* [WHAT TO DO]: Look through the data below and extract, unchanged, the lines from the one that contains "right ear: (499, 118)" to the one that contains "left shoulder: (103, 124)", both included.

─── WORKING DATA ───

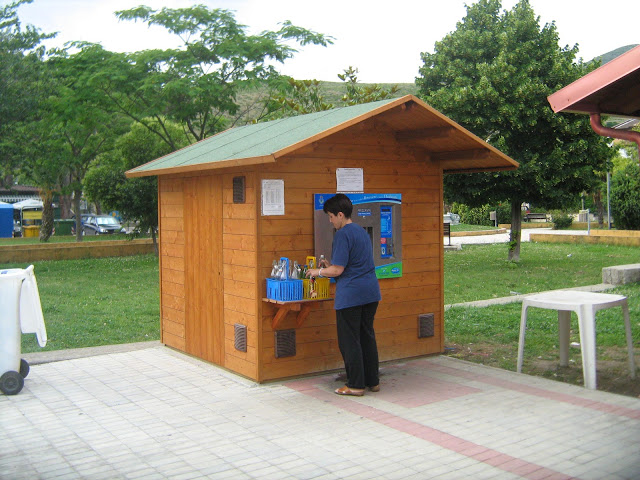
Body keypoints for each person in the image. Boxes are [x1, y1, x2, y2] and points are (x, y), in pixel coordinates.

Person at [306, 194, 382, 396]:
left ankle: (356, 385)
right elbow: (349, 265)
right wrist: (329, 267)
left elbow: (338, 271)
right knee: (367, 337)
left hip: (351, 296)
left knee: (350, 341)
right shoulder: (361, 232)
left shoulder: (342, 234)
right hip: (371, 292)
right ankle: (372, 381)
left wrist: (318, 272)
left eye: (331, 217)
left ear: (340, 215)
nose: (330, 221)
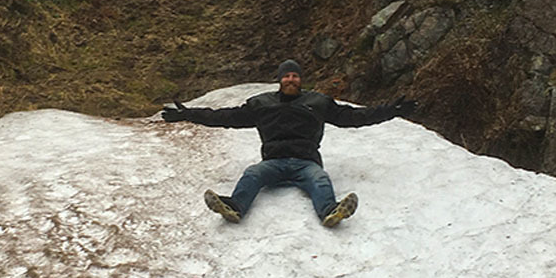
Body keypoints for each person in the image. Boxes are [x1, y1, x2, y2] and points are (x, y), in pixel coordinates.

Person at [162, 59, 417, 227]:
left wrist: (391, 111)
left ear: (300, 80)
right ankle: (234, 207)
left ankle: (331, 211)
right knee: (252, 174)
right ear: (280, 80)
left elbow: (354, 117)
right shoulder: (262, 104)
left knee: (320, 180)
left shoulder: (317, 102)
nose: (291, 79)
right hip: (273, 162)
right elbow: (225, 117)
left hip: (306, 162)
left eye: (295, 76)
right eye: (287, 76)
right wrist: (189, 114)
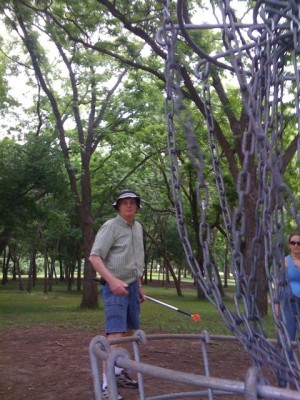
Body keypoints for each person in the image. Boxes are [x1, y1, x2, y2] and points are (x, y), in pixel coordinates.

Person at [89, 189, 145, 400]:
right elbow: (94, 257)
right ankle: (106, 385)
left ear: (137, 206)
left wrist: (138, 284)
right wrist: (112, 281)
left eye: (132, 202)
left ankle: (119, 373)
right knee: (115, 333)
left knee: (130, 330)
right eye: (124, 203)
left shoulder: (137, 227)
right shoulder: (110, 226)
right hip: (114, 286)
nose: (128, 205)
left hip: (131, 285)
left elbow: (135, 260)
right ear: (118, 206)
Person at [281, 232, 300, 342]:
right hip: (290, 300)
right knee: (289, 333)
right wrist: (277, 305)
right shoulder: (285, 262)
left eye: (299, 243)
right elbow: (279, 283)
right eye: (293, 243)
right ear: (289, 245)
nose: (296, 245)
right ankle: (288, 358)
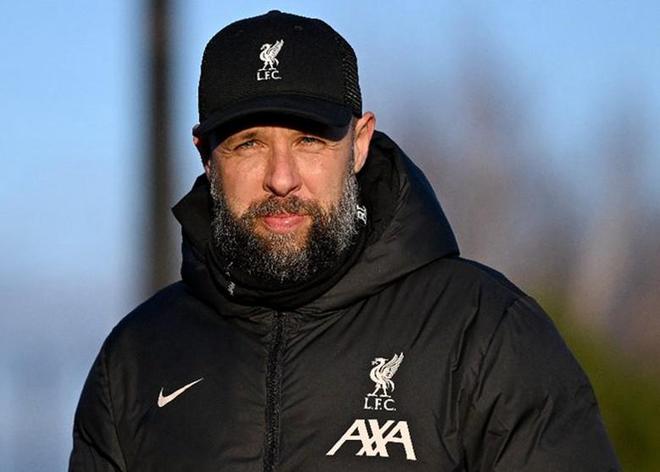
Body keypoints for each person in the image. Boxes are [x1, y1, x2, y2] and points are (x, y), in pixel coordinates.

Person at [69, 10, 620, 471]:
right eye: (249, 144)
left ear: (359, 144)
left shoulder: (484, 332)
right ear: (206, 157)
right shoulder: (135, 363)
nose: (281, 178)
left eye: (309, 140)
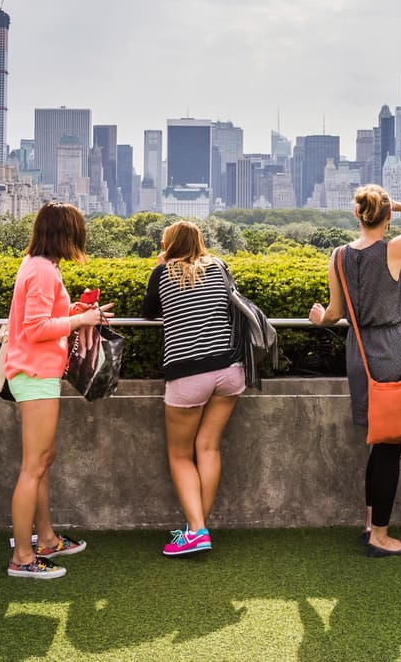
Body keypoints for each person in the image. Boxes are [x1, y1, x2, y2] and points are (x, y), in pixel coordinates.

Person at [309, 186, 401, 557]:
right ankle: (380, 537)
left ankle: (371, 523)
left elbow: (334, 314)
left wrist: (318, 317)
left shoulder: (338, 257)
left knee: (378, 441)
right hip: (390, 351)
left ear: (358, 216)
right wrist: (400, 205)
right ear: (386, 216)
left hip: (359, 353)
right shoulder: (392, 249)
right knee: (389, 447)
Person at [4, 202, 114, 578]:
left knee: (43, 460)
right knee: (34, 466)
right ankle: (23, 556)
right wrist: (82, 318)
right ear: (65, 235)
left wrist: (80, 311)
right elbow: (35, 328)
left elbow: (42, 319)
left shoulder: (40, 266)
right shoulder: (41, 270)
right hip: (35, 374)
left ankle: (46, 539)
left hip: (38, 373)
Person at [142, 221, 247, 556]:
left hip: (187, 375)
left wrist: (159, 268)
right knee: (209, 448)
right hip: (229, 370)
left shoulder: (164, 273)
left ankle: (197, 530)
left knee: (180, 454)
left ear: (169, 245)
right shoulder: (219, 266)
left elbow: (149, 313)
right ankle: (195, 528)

───
─── WORKING DATA ───

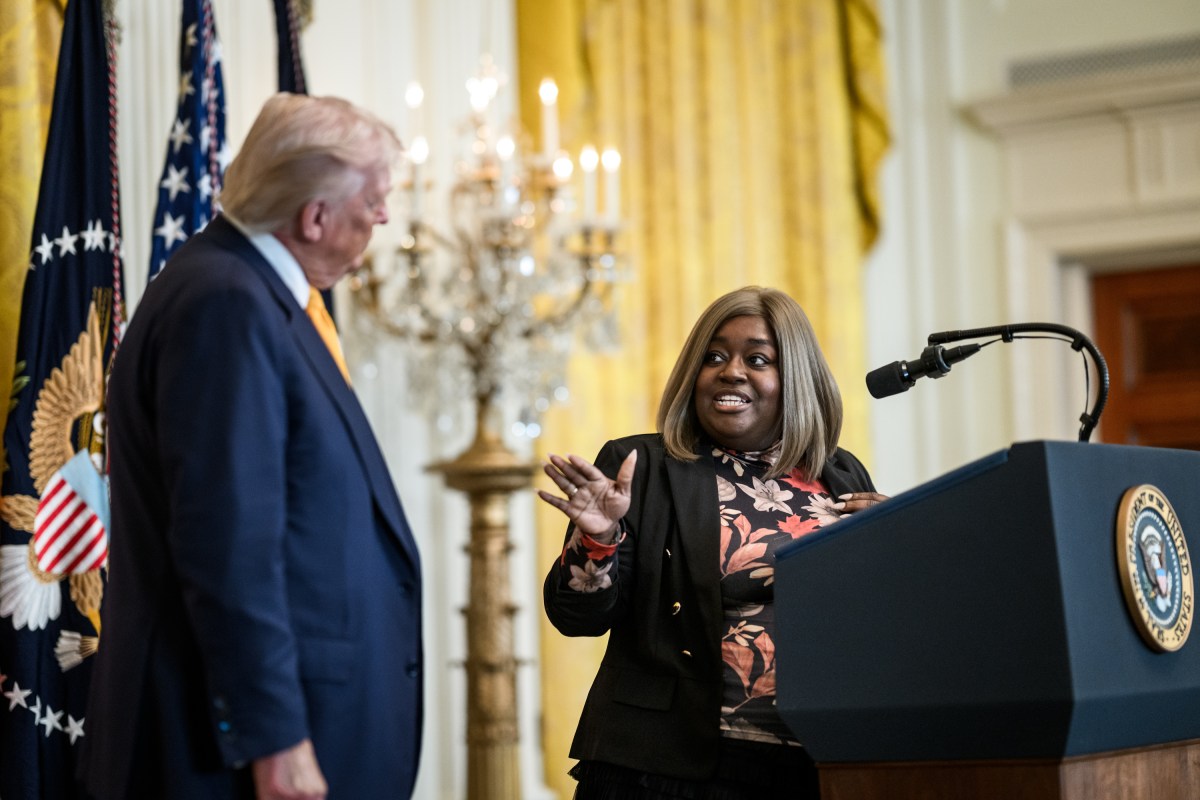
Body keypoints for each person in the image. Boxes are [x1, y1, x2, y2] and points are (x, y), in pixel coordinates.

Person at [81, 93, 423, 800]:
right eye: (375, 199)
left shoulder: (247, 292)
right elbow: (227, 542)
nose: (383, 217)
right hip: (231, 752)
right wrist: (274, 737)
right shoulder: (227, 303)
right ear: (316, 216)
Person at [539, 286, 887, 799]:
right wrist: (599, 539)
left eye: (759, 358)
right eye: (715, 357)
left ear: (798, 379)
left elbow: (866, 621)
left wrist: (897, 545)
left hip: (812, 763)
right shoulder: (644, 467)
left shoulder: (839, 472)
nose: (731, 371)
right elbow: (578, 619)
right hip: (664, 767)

───
─── WORKING DATA ───

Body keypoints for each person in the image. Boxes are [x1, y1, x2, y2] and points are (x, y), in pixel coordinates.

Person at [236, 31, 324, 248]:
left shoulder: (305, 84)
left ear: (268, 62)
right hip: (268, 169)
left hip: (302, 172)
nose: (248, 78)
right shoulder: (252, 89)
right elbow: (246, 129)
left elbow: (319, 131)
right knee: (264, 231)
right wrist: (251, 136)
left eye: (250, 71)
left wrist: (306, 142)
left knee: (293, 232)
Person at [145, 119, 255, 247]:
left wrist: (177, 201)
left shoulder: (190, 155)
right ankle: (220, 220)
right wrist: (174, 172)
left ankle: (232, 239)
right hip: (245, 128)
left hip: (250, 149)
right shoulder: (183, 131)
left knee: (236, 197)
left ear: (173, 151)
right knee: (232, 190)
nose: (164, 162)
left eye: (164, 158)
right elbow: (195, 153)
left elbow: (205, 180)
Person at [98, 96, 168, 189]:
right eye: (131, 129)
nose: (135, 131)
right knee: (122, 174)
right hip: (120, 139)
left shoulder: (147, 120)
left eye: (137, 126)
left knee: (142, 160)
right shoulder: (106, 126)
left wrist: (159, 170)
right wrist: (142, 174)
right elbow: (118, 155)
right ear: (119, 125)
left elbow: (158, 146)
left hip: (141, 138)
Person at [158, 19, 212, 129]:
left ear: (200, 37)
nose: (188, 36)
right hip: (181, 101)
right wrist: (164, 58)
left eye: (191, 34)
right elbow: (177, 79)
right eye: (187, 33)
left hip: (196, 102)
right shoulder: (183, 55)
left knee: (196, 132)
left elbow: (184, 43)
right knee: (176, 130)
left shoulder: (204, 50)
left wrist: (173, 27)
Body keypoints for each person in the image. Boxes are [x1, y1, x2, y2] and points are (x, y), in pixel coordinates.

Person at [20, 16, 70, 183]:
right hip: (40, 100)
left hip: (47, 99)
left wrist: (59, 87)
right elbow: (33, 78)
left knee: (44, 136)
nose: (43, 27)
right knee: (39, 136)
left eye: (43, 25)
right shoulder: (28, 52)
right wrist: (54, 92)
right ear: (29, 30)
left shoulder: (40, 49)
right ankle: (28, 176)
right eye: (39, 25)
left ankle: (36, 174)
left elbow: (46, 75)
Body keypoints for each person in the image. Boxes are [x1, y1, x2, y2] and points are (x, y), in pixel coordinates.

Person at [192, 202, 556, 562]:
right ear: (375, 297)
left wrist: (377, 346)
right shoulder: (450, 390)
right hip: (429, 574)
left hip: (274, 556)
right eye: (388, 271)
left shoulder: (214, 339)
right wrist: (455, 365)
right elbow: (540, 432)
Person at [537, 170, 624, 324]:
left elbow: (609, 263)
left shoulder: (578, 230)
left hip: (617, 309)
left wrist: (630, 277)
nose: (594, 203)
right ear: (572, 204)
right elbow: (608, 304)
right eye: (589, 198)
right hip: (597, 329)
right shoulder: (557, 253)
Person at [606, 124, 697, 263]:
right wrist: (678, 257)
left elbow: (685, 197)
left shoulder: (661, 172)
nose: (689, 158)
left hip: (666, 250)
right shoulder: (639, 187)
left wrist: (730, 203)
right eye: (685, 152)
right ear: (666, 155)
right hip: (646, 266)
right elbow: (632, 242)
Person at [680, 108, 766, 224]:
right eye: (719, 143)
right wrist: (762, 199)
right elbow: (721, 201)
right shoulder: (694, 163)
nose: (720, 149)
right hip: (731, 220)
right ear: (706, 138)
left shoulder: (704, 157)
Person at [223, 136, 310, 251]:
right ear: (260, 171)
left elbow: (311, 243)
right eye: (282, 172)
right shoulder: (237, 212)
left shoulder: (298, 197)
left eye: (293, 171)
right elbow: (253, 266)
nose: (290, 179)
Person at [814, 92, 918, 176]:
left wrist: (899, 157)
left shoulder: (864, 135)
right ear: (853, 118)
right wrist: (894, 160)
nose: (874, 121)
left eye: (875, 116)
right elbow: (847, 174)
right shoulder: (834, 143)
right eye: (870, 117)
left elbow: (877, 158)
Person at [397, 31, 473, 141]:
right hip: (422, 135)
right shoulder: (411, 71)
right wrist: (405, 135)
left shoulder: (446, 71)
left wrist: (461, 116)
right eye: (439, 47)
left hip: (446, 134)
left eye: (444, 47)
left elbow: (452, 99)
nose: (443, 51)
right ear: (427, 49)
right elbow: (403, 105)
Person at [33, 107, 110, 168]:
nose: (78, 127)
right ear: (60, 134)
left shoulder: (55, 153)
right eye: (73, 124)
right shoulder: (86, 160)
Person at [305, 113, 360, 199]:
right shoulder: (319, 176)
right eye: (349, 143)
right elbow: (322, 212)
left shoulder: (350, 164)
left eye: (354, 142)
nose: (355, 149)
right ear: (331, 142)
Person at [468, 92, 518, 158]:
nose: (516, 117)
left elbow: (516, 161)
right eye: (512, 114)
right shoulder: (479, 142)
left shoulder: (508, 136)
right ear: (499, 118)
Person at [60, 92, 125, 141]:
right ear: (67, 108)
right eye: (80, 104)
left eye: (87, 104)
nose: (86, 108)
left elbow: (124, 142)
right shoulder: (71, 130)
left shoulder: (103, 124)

───

* [ANSWER TO THE EXERCISE]:
right ear: (499, 118)
Person at [60, 92, 125, 141]:
right ear: (67, 108)
right eye: (80, 104)
left eye: (87, 104)
nose: (86, 108)
left elbow: (124, 142)
right shoulder: (71, 130)
left shoulder: (103, 124)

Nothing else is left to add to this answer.